As we discussed last week here – Flux training on Replicate, nowadays it’s possible to generate all kind of images with AI. However there are two things image models are not yet good at – writing text on the images and generating transparent ones. On other side, in web development we often need icons or logos, which can’t be simply put on any background, so here are a few ways to remove the background from your freshly generated images. We will look into an approach to do it with python and then with php.
- In the prompt specify a background, on which the image will be generated – white, yellow or whatever other easy to determine color. A constant background makes it easier to be removed programatically.

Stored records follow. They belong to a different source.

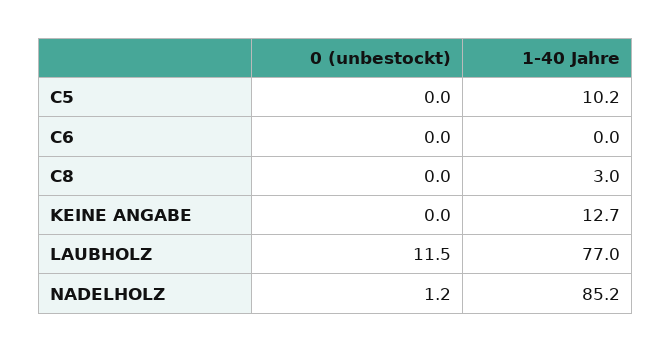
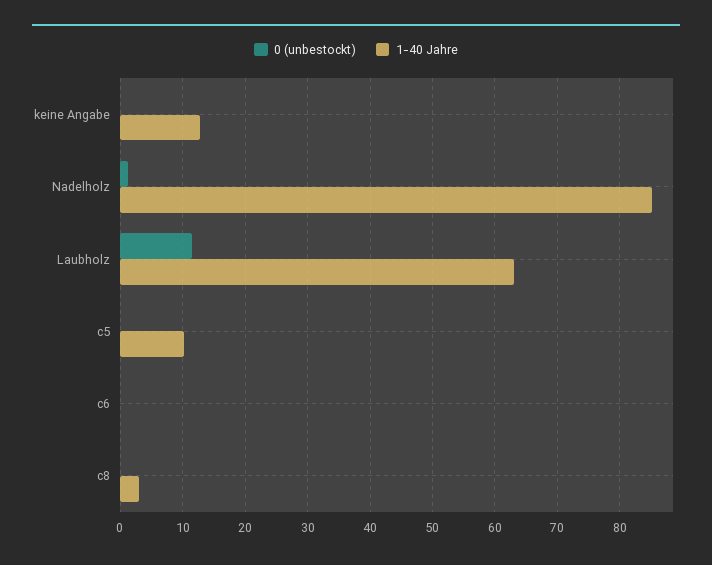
1-40 Jahre, LAUBHOLZ: 77 -> 63

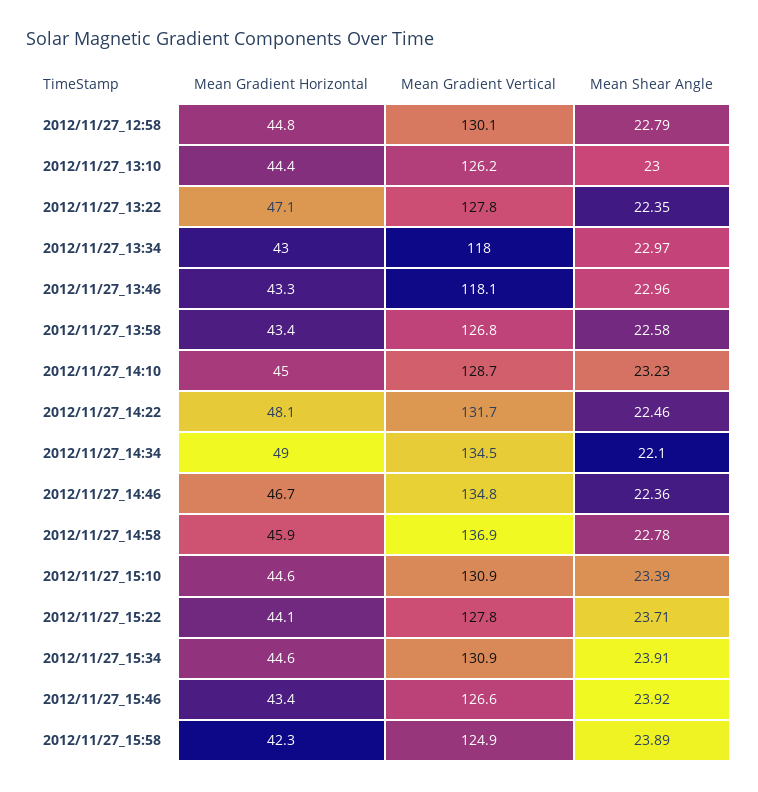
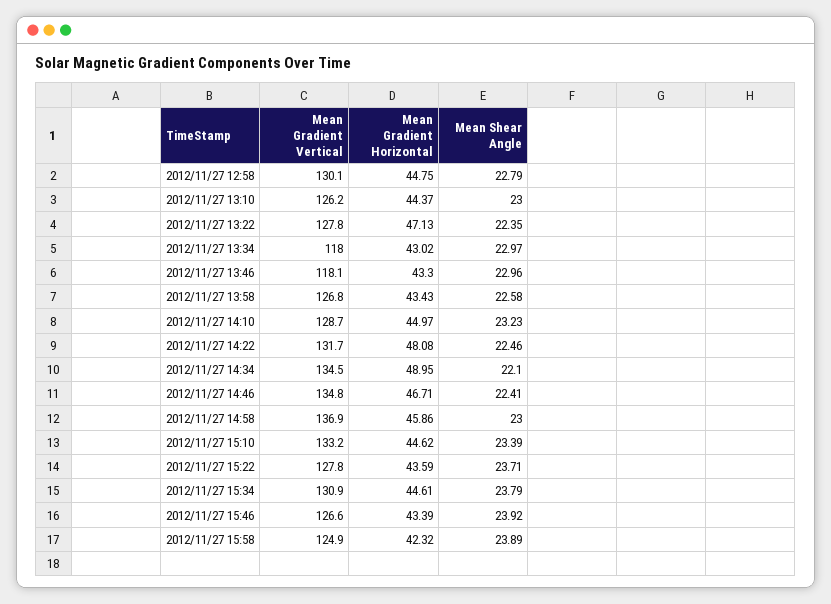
Mean Shear Angle, 2012/11/27_14:46: 22.36 -> 22.41
Mean Shear Angle, 2012/11/27_14:58: 22.78 -> 23
Mean Gradient Vertical, 2012/11/27_15:10: 130.9 -> 133.2
Mean Gradient Horizontal, 2012/11/27_15:22: 44.1 -> 43.59
Mean Shear Angle, 2012/11/27_15:34: 23.91 -> 23.79

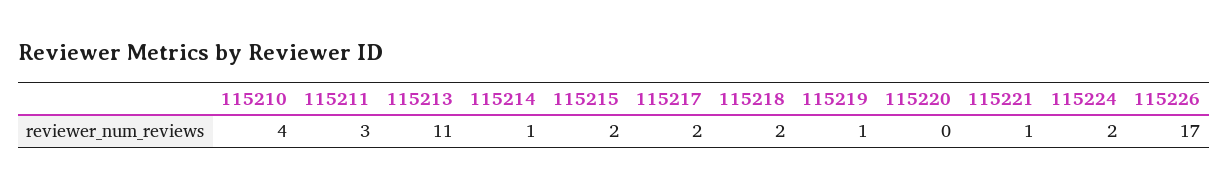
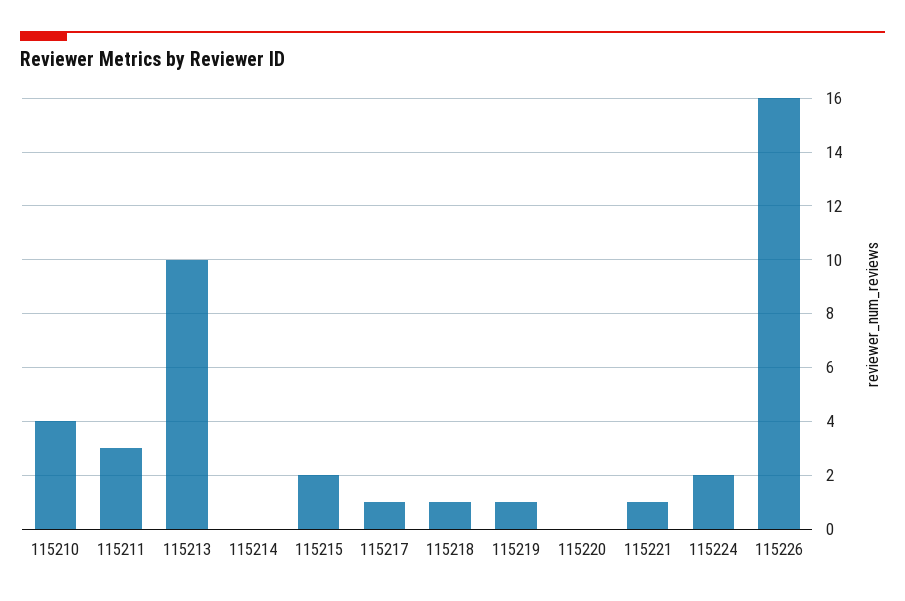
115213: 11 -> 10
115214: 1 -> 0
115217: 2 -> 1
115218: 2 -> 1
115226: 17 -> 16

- Python approach: we can use the PIL(Pillow) library for image processing, identify the background color and remove it, but it’s a way easier to use rembg – https://github.com/danielgatis/rembg. Rembg is a tool to remove backgrounds from images and works quite well in my experience. Can be used via cli as well. Let’s see an example.
pip install rembg
from rembg import remove
from PIL import Image
def remove_background(input_path, output_path):
"""
Remove background from an image using rembg.
Args:
input_path (str): Path to the input image
output_path (str): Path to save the output image
"""
# Open the input image
input_image = Image.open(input_path)
# Remove the background
output_image = remove(input_image)
# Save the output image
output_image.save(output_path)
# Example usage
if __name__ == "__main__":
remove_background(
input_path="input_image.png",
output_path="output_transparent.png"
)
I made one of my LoRA models to generate me an icon for yoga studio on a beige background. And here is the result with rembg:


3. PHP approach – in php we can use the gd image library to draw a new transparent image and copy over it all the pixels that differ in color than the background.
<?php
function remove_background($input_path, $output_path, $tolerance = 30)
{
$source = imagecreatefromjpeg($input_path);
$width = imagesx($source);
$height = imagesy($source);
$new_image = imagecreatetruecolor($width, $height);
imagealphablending($new_image, false);
imagesavealpha($new_image, true);
$transparent = imagecolorallocatealpha($new_image, 255, 255, 255, 127);
imagefilledrectangle($new_image, 0, 0, $width, $height, $transparent);
$corners = array(
imagecolorsforindex($source, imagecolorat($source, 0, 0)),
imagecolorsforindex($source, imagecolorat($source, $width-1, 0)),
imagecolorsforindex($source, imagecolorat($source, 0, $height-1)),
imagecolorsforindex($source, imagecolorat($source, $width-1, $height-1))
);
for ($x = 0; $x < $width; $x++) {
for ($y = 0; $y < $height; $y++) {
$rgb = imagecolorat($source, $x, $y);
$colors = imagecolorsforindex($source, $rgb);
$is_background = false;
foreach ($corners as $corner) {
if (abs($colors['red'] - $corner['red']) < $tolerance &&
abs($colors['green'] - $corner['green']) < $tolerance &&
abs($colors['blue'] - $corner['blue']) < $tolerance) {
$is_background = true;
break;
}
}
if (!$is_background) {
$color = imagecolorallocatealpha(
$new_image,
$colors['red'],
$colors['green'],
$colors['blue'],
$colors['alpha']
);
imagesetpixel($new_image, $x, $y, $color);
}
}
}
imagepng($new_image, $output_path);
imagedestroy($source);
imagedestroy($new_image);
return true;
}
remove_background('input.jpg', 'output.png', 30);
What we do here:
- Create new trasperant image with imagecreatetruecolor()
- Sample colors from all four corners of original image. Assumption: corners usually contain background color.
- Pixel Processing: For each pixel: Compare its color to corner colors. If the color is similar (within tolerance) to any corner = background. If background = leave transparent, if not background = copy pixel to new image.
Here is the result:


Of course none of these approaches works perfectly in all cases, but we can get pretty good results, especially with some more experimenting with the background color and the code settings. Enjoy!